UNITED STATES
SECURITIES AND EXCHANGE COMMISSION
WASHINGTON, D.C. 20549
FORM 8-K
CURRENT REPORT
PURSUANT TO SECTION 13 OR 15(d) OF THE
SECURITIES EXCHANGE ACT OF 1934
Date of Report (Date of earliest event reported): March 15, 2018
ON ASSIGNMENT, INC.
(Exact name of registrant as specified in its charter)
Delaware
 
000-20540
 
95-4023433
(State or other jurisdiction
of incorporation or organization)
 
(Commission
File Number)
 
(I.R.S. Employer
Identification No.)
26745 Malibu Hills Road
Calabasas, CA 91301
(Address, including zip code, of Principal Executive Offices)
Registrant’s telephone number, including area code: (818) 878-7900
(Former Name or Former Address, if Changed Since Last Report)
Check the appropriate box below if the Form 8-K filing is intended to simultaneously satisfy the filing obligation of the registrant under any of the following provisions ( see General Instruction A.2. below):
 
 
 
o
 
Written communications pursuant to Rule 425 under the Securities Act (17 CFR 230.425)
 
 
 
o
 
Soliciting material pursuant to Rule 14a-12 under the Exchange Act (17 CFR 240.14a-12)
 
 
 
o
 
Pre-commencement communications pursuant to Rule 14d-2(b) under the Exchange Act (17 CFR 240.14d-2(b))
 
 
 
o
 
Pre-commencement communications pursuant to Rule 13e-4(c) under the Exchange Act (17 CFR 240.13e-4(c))

 
Indicate by check mark whether the registrant is an emerging growth company as defined in Rule 405 of the Securities Act of 1933 (§230.405 of this chapter) or Rule 12b-2 of the Securities Exchange Act of 1934 (§240.12b-2 of this chapter).
 
Emerging growth company o
 
 
 
If an emerging growth company, indicate by check mark if the registrant has elected not to use the extended transition period for complying with any new or revised financial accounting standards provided pursuant to Section 13(a) of the Exchange Act. o
 
 








Item 5.03. Amendments to Articles of Incorporation or Bylaws; Change in Fiscal Year.
On March 15, 2018, On Assignment, Inc., a Delaware corporation (the “Company”) filed a Certificate of Amendment to its Amended and Restated Certificate of Incorporation with the Secretary of State of the State of Delaware to change the Company’s name to “ASGN Incorporated” effective as of 12:02 a.m. Eastern Time on April 2, 2018. The Certificate of Amendment is attached hereto as Exhibit 3.1 and incorporated by reference to this Item 5.03.
Item 8.01. Other Events.
In connection with the name change, a new CUSIP number was assigned to the Company’s common stock, $0.01 par value per share (the “Common Stock”). The new CUSIP number for the Common Stock is 00191U 102 and the Common Stock continues to trade on the New York Stock Exchange under the symbol “ASGN.” The Company anticipates that trading under the new name and CUSIP number will begin at the opening of trading on April 2, 2018.
Item 9.01. Financial Statements and Exhibits.
(d) Exhibits.

++++++++

● **WORK INSTRUCTIONS**
1. Transcribe the Form 8-K filing word for word, starting with "If an emerging" and going on through "8.01. Other Events.".
2. Continue the Form 8-K filing from the point where it stops.
The records have nothing to do with the Form 8-K filing.

++++++++

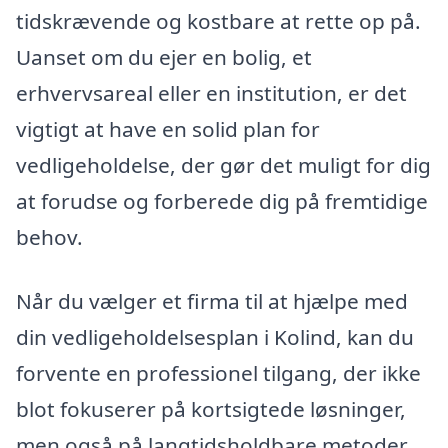
tidskrævende og kostbare at rette op på.
Uanset om du ejer en bolig, et
erhvervsareal eller en institution, er det
vigtigt at have en solid plan for
vedligeholdelse, der gør det muligt for dig
at forudse og forberede dig på fremtidige
behov.
Når du vælger et firma til at hjælpe med
din vedligeholdelsesplan i Kolind, kan du
forvente en professionel tilgang, der ikke
blot fokuserer på kortsigtede løsninger,
men også på langtidsholdbare metoder,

++++++++

● **PER-TASK ANSWERS**
1.
If an emerging growth company, indicate by check mark if the registrant has elected not to use the extended transition period for complying with any new or revised financial accounting standards provided pursuant to Section 13(a) of the Exchange Act. o
 
 








Item 5.03. Amendments to Articles of Incorporation or Bylaws; Change in Fiscal Year.
On March 15, 2018, On Assignment, Inc., a Delaware corporation (the “Company”) filed a Certificate of Amendment to its Amended and Restated Certificate of Incorporation with the Secretary of State of the State of Delaware to change the Company’s name to “ASGN Incorporated” effective as of 12:02 a.m. Eastern Time on April 2, 2018. The Certificate of Amendment is attached hereto as Exhibit 3.1 and incorporated by reference to this Item 5.03.
Item 8.01. Other Events.

2.
The information set forth in the Exhibit Index that follows is incorporated into this Item 9.01 by reference.
EXHIBIT INDEX
Exhibit No.
 
Exhibit
 











SIGNATURES
Pursuant to the requirements of the Exchange Act, the registrant has duly caused this report to be signed on its behalf by the undersigned hereunto duly authorized.
 
 
ON ASSIGNMENT, INC.
 
 
 
Date: March 15, 2018
By:
/s/ Jennifer Hankes Painter
 
 
Jennifer Hankes Painter
 
 
SVP, Chief Legal Officer and Secretary
 
 
 






Exhibit 3.1

CERTIFICATE OF AMENDMENT
OF
AMENDED AND RESTATED CERTIFICATE OF INCORPORATION
OF
ON ASSIGNMENT, INC.,


On Assignment, Inc. (the “Corporation”), a corporation organized and existing under and by virtue of the General Corporation Law of the State of Delaware, hereby certifies as follows:

FIRST: This Certificate of Amendment (the “Certificate of Amendment”) amends the provisions of the Corporation’s Amended and Restated Certificate of Incorporation filed with the Secretary of State of Delaware on June 23, 2014 (the “Certificate of Incorporation”).

SECOND: The Board of Directors of the Corporation duly adopted a resolution setting forth and declaring advisable the amendment of Article I of the Certificate of Incorporation so that, as amended, such Article shall read as follows:

“The name of this Corporation is ASGN Incorporated.”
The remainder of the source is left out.